Detection of viruses by HTS and bioinformatics analysis depends on the quality of the references. If the latter is suboptimal, this could lead to false negatives in the detection results for important viruses. Do we have enough knowledge of each viruses’ genetics to detect circulating viruses? The clustering method allows estimation of the genetic variability of a virus. A virus for which the genetic landscape has been thoroughly mapped will comprise many sequences in each cluster. On the other hand, we have only partial knowledge when clusters are isolated and contain few or a single sequence. Figure 54 shows the percent reduction of sequences by clustering at 90%. A low percentage suggests that we do not have significant data about the genetic landscape of a given virus. Some viruses like Influenza A virus, Dengue virus, Zika virus or ebolaviruses display a reduction of over 98%, meaning that we have at our disposal many more sequences than we probably need to detect those viruses in HTS samples. Of course, new strains may emerge but at least we have sampled much of the prior genetic data. Herpesviruses and poxviruses are the only viruses displaying a reduction inferior to 50%. In other words, the majority of clusters contain a single sequence. The worst cases are Human betaherpesvirus 6A and 6B for which clustering does not reduce the number of sequences, demonstrating a complete absence of redundancy in the current databases.
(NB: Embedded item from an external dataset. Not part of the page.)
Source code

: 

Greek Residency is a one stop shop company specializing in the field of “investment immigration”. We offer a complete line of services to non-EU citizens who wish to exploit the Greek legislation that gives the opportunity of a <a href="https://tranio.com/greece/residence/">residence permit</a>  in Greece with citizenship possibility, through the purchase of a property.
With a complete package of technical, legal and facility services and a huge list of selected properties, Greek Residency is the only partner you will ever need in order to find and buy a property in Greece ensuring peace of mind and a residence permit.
Figure 54. Percentage of sequence reduction by clustering complete genomes at 90%. (Data Virosaurus 2019_10).
This lack of redundancy suggests that herpesviruses and poxviruses are more diverse than we know, and we might be unable to detect all circulating viruses with our reference dataset. We decided to use a different method to gather sequences for these two virus families. Since there are too few complete genomes, we have used genes instead of genomes (Figure 1). Using genes instead of genomes allows accessing many more sequences and maximizes the chances of identifying a virus with the reference dataset. Because the objective of Virosaurus is to analyze genetic entities at the level of species, using individual genes does not change the output post-processing.
The Virosaurus database 2018_11 has been tested on sequencing data from 20 human clinical samples previously characterized by HTS using the ezVIR pipeline (Figure 65) [9,19,20–25][9][17][18][20][22][23][21][24]. The results of this comparative analysis show 100% concordance. Moreover, the database has been used in a pilot study to characterize viruses causing fever, and provides a surveillance tool for emerging viral diseases in Gabon [26][25]. The results are concordant with the PCR screening results from a previous study [27][26].
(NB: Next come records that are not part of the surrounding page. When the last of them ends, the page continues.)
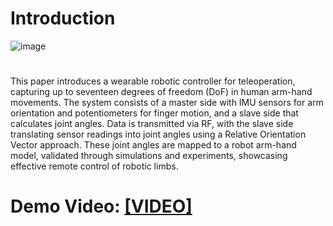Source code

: # Introduction
![image](https://github.com/user-attachments/assets/714ed050-902c-46ee-afb7-702d65a2b8a0)
#
This paper introduces a wearable robotic controller for teleoperation, capturing up to seventeen degrees of freedom (DoF) in human arm-hand movements. The system consists of a master side with IMU sensors for arm orientation and potentiometers for finger motion, and a slave side that calculates joint angles. Data is transmitted via RF, with the slave side translating sensor readings into joint angles using a Relative Orientation Vector approach. These joint angles are mapped to a robot arm-hand model, validated through simulations and experiments, showcasing effective remote control of robotic limbs.

# Demo Video: [[VIDEO]](https://drive.google.com/file/d/1db3AKoa-e-W6HV--gTsGyHlMbmqHGK8M/view)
Figure 65. Human blood samples were sequenced and reads generated using the RNA protocol [9] were aligned to the Virosaurus database. The result is easy to interpret and confirms that the patient was positive for a novel human astrovirus, HIV-1 and HHV-8 sequences, as previously reported [23][20]. Top panel: 2D representation of detected sequences with %segment coverage in the X-axis, and depth (median) in Y-axis; bottom panel: raw data. Size of dots is relative to number of reads. Anellovirus (TTV) sequences were also detected. The Virosaurus hierarchy allows allocating reads to viral entities: at the level of virus (HIV-1, HHV-8, MastV-6) or higher (TTV). Unclassified SEN viruses are TTV-like genomes. Mamastrovirus (Novel) is a subtyping, allowing differentiating between novel (i.e., MLB and VA/HMO) and classical human astroviruses.